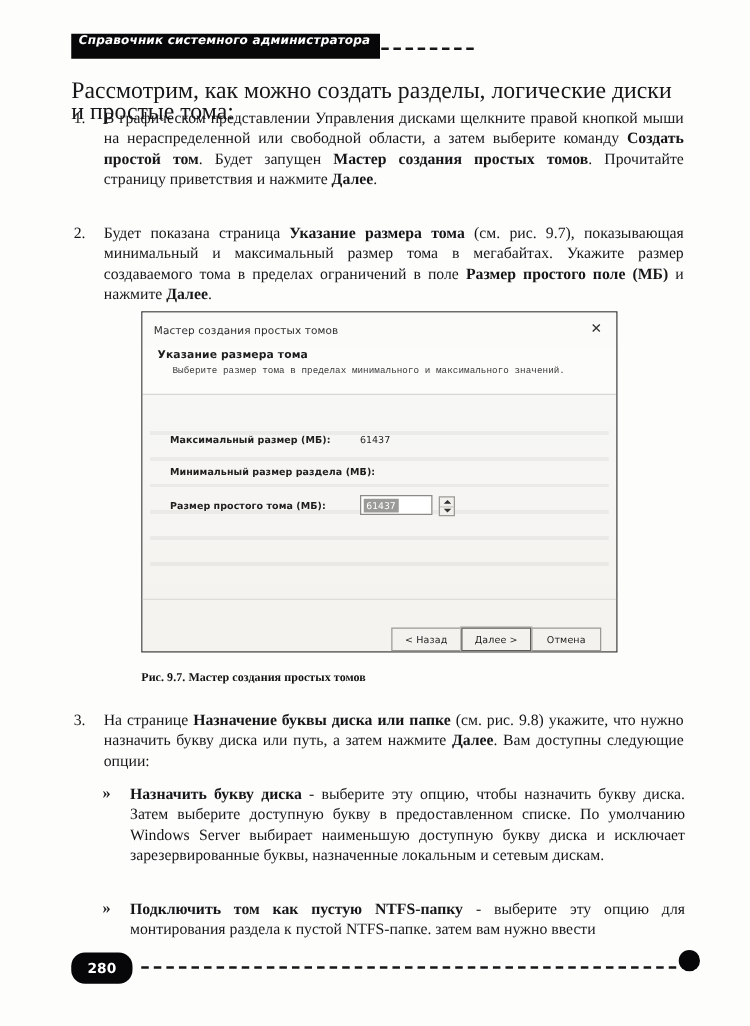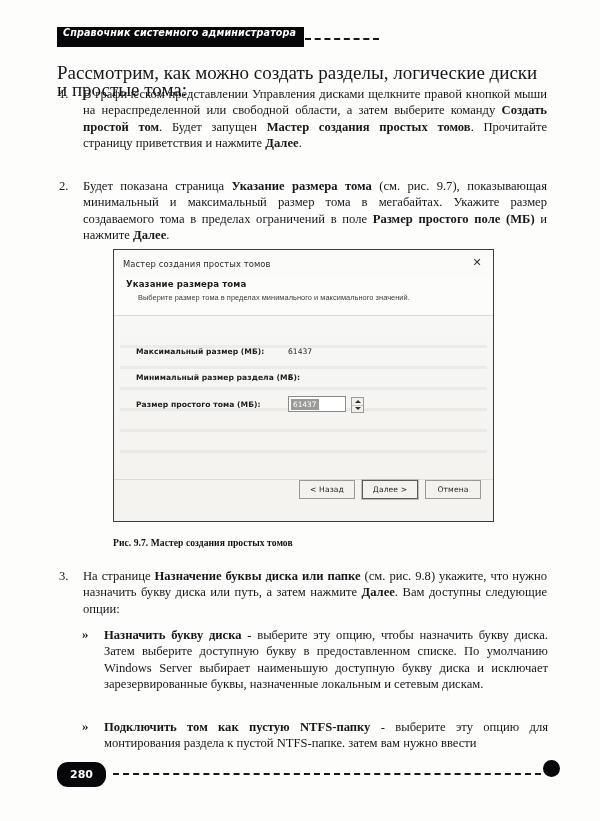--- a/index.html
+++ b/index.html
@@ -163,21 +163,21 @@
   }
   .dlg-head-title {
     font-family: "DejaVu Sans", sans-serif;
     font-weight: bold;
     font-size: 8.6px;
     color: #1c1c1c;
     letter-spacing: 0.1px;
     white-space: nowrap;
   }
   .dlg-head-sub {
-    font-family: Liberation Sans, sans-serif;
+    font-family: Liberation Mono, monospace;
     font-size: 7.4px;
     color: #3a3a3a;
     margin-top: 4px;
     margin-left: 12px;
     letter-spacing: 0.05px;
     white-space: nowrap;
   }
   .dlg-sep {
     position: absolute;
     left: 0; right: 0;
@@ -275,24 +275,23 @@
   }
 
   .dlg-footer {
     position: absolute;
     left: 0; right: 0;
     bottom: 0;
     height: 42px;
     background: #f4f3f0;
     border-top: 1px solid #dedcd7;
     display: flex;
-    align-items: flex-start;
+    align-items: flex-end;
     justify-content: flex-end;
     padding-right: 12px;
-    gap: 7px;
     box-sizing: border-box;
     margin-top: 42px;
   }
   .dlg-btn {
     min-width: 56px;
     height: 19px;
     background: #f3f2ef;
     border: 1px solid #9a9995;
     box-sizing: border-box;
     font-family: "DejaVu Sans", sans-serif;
· · ·
Scan the data, and report each line that uses the word "align".

-    align-items: flex-start;
+    align-items: flex-end;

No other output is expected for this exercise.